Requirement 1: Please read the passage on rule 17a-8 below, which comes before the entries. For each statement, say yes or no on whether it agrees with that passage, and quote the passage's deciding words: (a) The Commission adopted rule 17a-8 in 1980. (b) The rule's information collection requirements are mandatory for every fund. (c) The 2002 amendments narrowed the rule to mergers of funds that share a common investment adviser.
Requirement 2: Extend the passage on rule 17a-8 below, which comes before the entries, starting right after its final sentence.

Provided text:

A. Justification 1. Necessity for the Information Collection

Section 17(a) of the Investment Company Act of 1940 (15 U.S.C. 80a-17(a)) (the “Investment Company Act” or “Act”) generally prohibits a person that has specified affiliate relationships with a registered investment company (“fund”),1 when acting as principal, from knowingly selling securities or property to or purchasing securities or property from the fund.2 Congress enacted section 17(a) to protect funds and their shareholders from overreaching by fund affiliates. Mergers of funds with their affiliates (“affiliated fund mergers”) are among the affiliated transactions that section 17(a) prohibits. Section 17(b) of the Act authorizes the Commission to permit affiliated transactions if: (i) the terms of the transaction are reasonable and fair and do not involve overreaching on the part of any person concerned; (ii) the proposed transaction is consistent with the policy of each fund; and (iii) the proposed transaction is consistent with the general purposes of the Act.3

In 1980, the Commission adopted rule 17a-8, exempting affiliated fund mergers from the prohibitions in section 17(a) if the affiliation arose as the result of a common investment adviser, common directors, or common officers. The amendments to rule 17a-8, adopted in 2002,4 expanded the types of mergers exempted by the rule to include mergers between funds affiliated for any reason and mergers between funds and certain unregistered entities.5

To ensure that mergers permitted under the amended rule will not raise the types of investor protection issues that require Commission review, funds must satisfy certain conditions in order to rely on the rule. These conditions include information collection requirements.6 These collections of information requirements are voluntary, because rule 17a-8 is an exemptive rule and, therefore, funds may choose whether or not to rely on it.

Data:
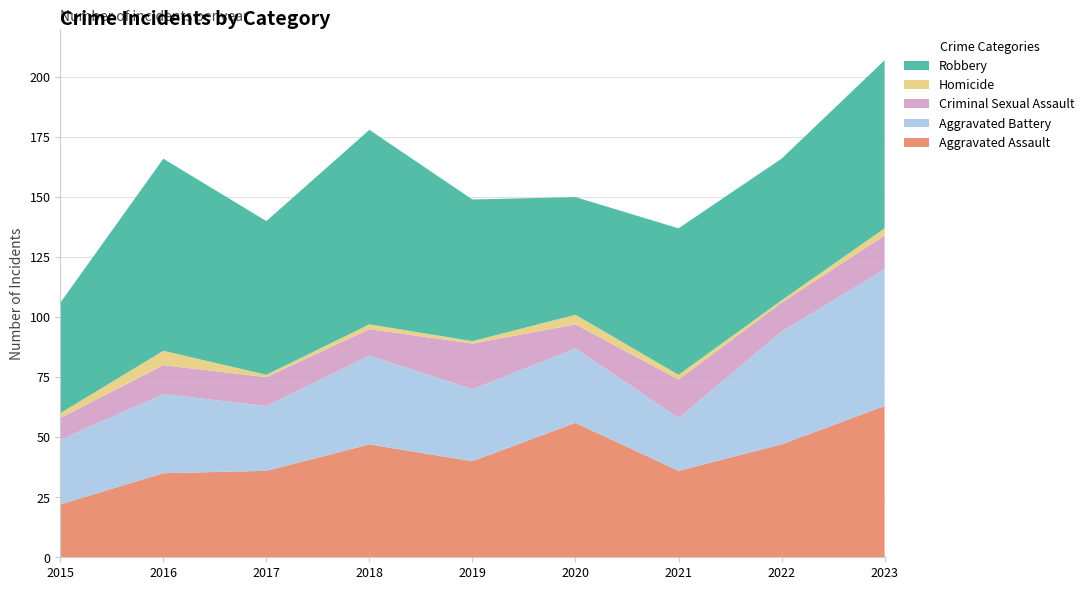

Reading left to right, transcribe all the data shown in this chart.

Aggravated Assault: 2015=22	2016=35	2017=36	2018=47	2019=40	2020=56	2021=36	2022=47	2023=63
Aggravated Battery: 2015=27	2016=33	2017=27	2018=37	2019=30	2020=31	2021=22	2022=47	2023=57
Criminal Sexual Assault: 2015=9	2016=12	2017=12	2018=11	2019=19	2020=10	2021=16	2022=12	2023=14
Homicide: 2015=2	2016=6	2017=1	2018=2	2019=1	2020=4	2021=2	2022=1	2023=3
Robbery: 2015=46	2016=80	2017=64	2018=81	2019=59	2020=49	2021=61	2022=59	2023=70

Written answer 1:
(a) Yes: "In 1980, the Commission adopted rule 17a-8"
(b) No: "These collections of information requirements are voluntary, because rule 17a-8 is an exemptive rule"
(c) No: "expanded the types of mergers exempted by the rule to include mergers between funds affiliated for any reason"

Written answer 2:
The rule requires that the board of any fund participating in the merger (“Merging Company”) determine that participation in the merger is in the best interests of the Merging Company, and that the interests of the Merging Company’s existing shareholders will not be diluted as a result of the merger.7 The directors must request and evaluate such information as may reasonably be necessary to their determinations, and consider and give appropriate weight to all pertinent factors.8

In order to enable boards of directors to assess whether the interests of existing shareholders would be diluted as a result of improper valuations in connection with a merger transaction, the directors of any fund merging with an unregistered entity must approve procedures for the valuation of assets received from that entity. The procedures must provide for the preparation of a report by an independent evaluator that sets forth the fair value of each such asset for which market quotations are not readily available.9

A Merging Company must record the determinations of its board, and the bases for those determinations, in its minute books.10 The rule also requires a fund being acquired to obtain approval of the merger transaction by a majority of its outstanding voting securities, except in certain situations.11 Finally, the rule requires any surviving fund to preserve written records describing the merger and its terms for six years after the merger (the first two in an easily accessible place).12

2. Purposes of the Information Collection

The purpose of the information collection requirements in rule 17a-8 is to ensure that the interests of each merging fund and its shareholders are sufficiently considered and protected throughout the merger negotiation and approval process. The information collection requirements in the rule also ensure that adequate records are available for Commission review in the course of its compliance and examination program.


3. Role of Improved Information Technology


Rule 17a‑8 does not require the reporting of any information or the filing of any documents with the Commission. The amended rule requires merging funds to keep board minutes and maintain written records describing the merger transaction and its terms. The Electronic Signatures in Global and National Commerce Act13 and the conforming amendments to rules under the Investment Company Act permit funds to maintain records electronically.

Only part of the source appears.